And thus it came to pass. For the men-at-arms shut up in the town besought the King to open the gates forthwith or they would break them down. The gates were opened and all the fighting men hastened to the Maid, heedless of the King, who threw on his cloak and followed them.

On that day a great number of the English were slain.[1575]

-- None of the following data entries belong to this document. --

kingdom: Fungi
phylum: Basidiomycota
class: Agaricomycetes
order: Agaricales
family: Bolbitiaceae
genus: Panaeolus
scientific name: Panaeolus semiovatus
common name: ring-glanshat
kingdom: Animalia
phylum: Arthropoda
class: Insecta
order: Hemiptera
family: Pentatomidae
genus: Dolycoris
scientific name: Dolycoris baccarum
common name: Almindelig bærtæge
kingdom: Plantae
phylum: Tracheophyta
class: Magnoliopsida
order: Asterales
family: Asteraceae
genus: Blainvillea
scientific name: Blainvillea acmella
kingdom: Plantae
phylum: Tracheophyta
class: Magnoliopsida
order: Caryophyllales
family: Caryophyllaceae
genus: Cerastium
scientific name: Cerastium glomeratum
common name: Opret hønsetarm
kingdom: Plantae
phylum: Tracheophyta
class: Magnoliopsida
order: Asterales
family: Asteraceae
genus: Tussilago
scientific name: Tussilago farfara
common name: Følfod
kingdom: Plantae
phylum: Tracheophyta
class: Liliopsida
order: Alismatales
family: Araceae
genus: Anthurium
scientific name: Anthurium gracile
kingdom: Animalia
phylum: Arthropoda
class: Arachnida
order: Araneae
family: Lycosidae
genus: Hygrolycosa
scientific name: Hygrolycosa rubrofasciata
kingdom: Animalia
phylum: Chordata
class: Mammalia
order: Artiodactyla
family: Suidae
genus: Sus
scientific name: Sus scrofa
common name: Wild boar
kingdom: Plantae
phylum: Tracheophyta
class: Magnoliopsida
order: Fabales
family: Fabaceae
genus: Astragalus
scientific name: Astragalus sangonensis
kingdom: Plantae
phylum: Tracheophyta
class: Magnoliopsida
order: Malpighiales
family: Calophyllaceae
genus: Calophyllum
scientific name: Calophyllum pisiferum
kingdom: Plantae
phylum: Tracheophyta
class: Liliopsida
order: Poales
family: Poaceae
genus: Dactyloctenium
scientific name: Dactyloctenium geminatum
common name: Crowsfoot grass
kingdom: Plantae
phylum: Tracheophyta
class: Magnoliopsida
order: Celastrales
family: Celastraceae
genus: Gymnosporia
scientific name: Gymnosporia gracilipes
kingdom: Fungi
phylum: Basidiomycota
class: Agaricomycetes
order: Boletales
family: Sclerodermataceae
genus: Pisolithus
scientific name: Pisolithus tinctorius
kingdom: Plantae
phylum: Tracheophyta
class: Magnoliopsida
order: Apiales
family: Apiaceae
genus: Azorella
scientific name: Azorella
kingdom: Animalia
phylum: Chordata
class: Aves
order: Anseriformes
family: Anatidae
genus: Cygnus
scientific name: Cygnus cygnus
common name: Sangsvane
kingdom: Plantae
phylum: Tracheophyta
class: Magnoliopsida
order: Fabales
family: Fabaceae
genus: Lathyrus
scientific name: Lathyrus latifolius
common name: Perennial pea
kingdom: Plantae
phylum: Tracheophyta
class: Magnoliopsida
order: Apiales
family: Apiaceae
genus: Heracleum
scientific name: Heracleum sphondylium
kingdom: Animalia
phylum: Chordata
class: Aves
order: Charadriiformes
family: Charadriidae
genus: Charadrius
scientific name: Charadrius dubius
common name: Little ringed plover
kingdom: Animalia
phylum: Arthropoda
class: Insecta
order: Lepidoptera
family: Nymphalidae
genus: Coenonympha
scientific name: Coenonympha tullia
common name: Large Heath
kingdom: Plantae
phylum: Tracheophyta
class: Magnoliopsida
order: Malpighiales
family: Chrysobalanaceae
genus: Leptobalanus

Such is the story which gives a very inaccurate representation of what happened at Orléans on the 6th of May. The citizens hastened in crowds to the Burgundian Gate, resolved to cross the Loire and attack Les Tourelles. Finding the gate closed, they threw themselves furiously on the Sire de Gaucourt who was keeping it. The aged baron had the gate opened wide and said to them, "Come, I will be your captain."[1576] In the story the citizens have become men-at-arms, and it is not the Sire de Gaucourt but the King who maliciously closes the gates. But the King gained nothing by it; and it is astonishing to find that so early there had grown up in the minds of the people the idea that, far from aiding the Maid to drive out the English, the King had put obstacles in her way and was always the last to follow her.

Seen through this chaos of stories more indistinct than the clouds in a stormy sky, Jeanne appeared a wondrous marvel. She prophesied and many of her prophecies had already been fulfilled. She had foretold the deliverance of Orléans and Orléans had been delivered. She had prophesied that she would be wounded, and an arrow had pierced her above the right breast. She had prophesied that she would take the King to Reims, and the King had been crowned in that city. Other prophecies had she uttered touching the realm of France, to wit, the deliverance of the Duke of Orléans, the entering into Paris, the driving of the English from the holy kingdom, and their fulfilment was expected.[1577]

Every day she prophesied and notably concerning divers persons who had failed in respect towards her and had come to a bad end.[1578]

At Chinon, when she was being taken to the King, a man-at-arms who was riding near the château, thinking he recognised her, asked, "Is not that the Maid? By God, an I had my way she should not be a maid long."

Then Jeanne prophesied and said "Ha, thou takest God's name in vain, and thou art so near thy death!"

Less than an hour later the man fell into the water and was drowned.[1579]

Straightway this miracle was related in Latin verse. In the poem which records this miraculous history of Jeanne up to the deliverance of Orléans, the lewd blasphemer, who like all blasphemers, came to a bad end, is noble and by name Furtivolus.[1580]